3. Properly Fund SEND Support in Mainstream Schools
I know the White Paper promises Billions – but, this has to be felt by schools on the ground… Almost every leader can tell you: the SEND crisis is a funding crisis and that is a whole other system narrative!
- The Sutton Trust describes the system as “in crisis,” with families struggling to navigate support and schools lacking resources.
- Leaders say the biggest improvement would come from more teachers and TAs to support SEND pupils directly.
If mainstream schools are expected to be inclusive, they need the staff, the training, and the specialist services to back it up.
Goodwill alone isn’t enough. In fact, for many of us – it drained away and dried up some time ago.

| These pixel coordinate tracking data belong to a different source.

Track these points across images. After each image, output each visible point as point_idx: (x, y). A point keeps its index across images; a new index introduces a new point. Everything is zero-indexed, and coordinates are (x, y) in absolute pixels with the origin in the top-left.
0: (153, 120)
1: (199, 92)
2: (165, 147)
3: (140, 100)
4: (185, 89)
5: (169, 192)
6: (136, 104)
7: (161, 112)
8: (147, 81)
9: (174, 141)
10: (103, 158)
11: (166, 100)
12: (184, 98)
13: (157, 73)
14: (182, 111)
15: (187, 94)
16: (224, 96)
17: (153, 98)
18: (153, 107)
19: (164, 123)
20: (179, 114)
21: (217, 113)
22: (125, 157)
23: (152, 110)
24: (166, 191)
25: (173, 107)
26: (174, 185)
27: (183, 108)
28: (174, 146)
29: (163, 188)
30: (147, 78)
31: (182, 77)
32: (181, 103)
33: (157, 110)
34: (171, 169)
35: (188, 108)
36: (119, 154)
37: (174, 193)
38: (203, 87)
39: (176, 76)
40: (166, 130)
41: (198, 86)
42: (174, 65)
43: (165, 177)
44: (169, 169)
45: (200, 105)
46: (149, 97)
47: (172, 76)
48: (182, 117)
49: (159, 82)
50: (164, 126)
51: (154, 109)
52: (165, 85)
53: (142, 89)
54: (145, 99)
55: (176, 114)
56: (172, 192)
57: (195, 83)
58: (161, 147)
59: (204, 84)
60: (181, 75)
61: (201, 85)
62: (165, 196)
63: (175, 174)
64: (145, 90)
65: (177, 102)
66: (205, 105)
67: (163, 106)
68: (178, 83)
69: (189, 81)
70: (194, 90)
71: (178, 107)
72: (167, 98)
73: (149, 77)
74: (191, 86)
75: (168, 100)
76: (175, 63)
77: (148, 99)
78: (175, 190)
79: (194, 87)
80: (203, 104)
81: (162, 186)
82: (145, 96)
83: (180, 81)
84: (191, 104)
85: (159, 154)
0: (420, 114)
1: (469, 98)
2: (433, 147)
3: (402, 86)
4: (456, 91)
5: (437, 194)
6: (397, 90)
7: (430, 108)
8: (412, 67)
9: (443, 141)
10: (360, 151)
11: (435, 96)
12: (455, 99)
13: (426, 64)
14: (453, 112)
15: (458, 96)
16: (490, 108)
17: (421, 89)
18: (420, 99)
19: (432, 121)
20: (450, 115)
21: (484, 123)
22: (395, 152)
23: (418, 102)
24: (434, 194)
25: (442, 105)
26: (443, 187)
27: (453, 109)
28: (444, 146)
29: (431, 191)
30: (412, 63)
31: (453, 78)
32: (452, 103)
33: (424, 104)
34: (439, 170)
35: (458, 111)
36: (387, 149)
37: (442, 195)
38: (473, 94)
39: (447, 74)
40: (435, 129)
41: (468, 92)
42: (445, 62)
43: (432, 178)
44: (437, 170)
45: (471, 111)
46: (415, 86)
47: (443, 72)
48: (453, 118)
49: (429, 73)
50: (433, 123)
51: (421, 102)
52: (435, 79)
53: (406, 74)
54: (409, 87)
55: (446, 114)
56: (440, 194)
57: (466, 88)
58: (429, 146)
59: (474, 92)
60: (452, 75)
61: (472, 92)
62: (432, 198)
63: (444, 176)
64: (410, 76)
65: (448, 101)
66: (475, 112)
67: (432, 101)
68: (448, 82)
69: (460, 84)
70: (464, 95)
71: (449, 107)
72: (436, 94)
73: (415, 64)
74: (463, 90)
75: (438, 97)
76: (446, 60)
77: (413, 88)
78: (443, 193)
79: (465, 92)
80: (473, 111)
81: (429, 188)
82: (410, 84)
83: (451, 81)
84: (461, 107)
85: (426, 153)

4. Change Accountability Incentives So Inclusion Is Rewarded, Not Penalised
Right now, schools that avoid higher‑need pupils are rewarded with better headline data. That’s not accountability; it’s distortion.
We need:
- A national Inclusion Index that recognises schools that genuinely reflect their communities, or go above and beyond.
- Consequences for schools with persistent FSM and SEND gaps compared to their catchment
- Value‑added measures that prioritise progress for vulnerable learners, not just overall averages.
Accountability shouldn’t incentivise exclusion.
5. Improve Transparency So Families Understand What’s Really Going On
Misunderstanding and muddled reputations shape parent choice more than evidence.
School leaders report that 63% believe reputation for SEND provision is a major driver of where SEND pupils end up, and 55% say inclusivity perceptions matter too. I hear this every week as I show parents around my oversubscribed school. I am now 4 over PAN in one year group because I am fed-up having to go to tribunals and court. It is not good use of my time. But, ultimately, when many schools more local to families are not full – we should not even be asked.
We need:
- A national admissions dashboard—building on the Sutton Trust’s interactive map; to show real intake vs local demographics.
- Public reporting of actual SEND provision and outcomes so families rely on facts, not folklore.
When information is opaque, inequity thrives and that can be used to make the system even more unequal.
Final Thought
The Sutton Trust report simply confirms what many school leaders at the chalk face have known for years:
Schools with the greatest needs do the hardest work and often get the harshest judgements. It’s been the same in every Ofsted framework – there are those that buck the trend, but they always need to game the system in one way or another.
Meanwhile, schools that quietly curate their intakes enjoy the accolades.
Fixing this isn’t about tinkering. It’s about building a system where serving your community is rewarded, not punished.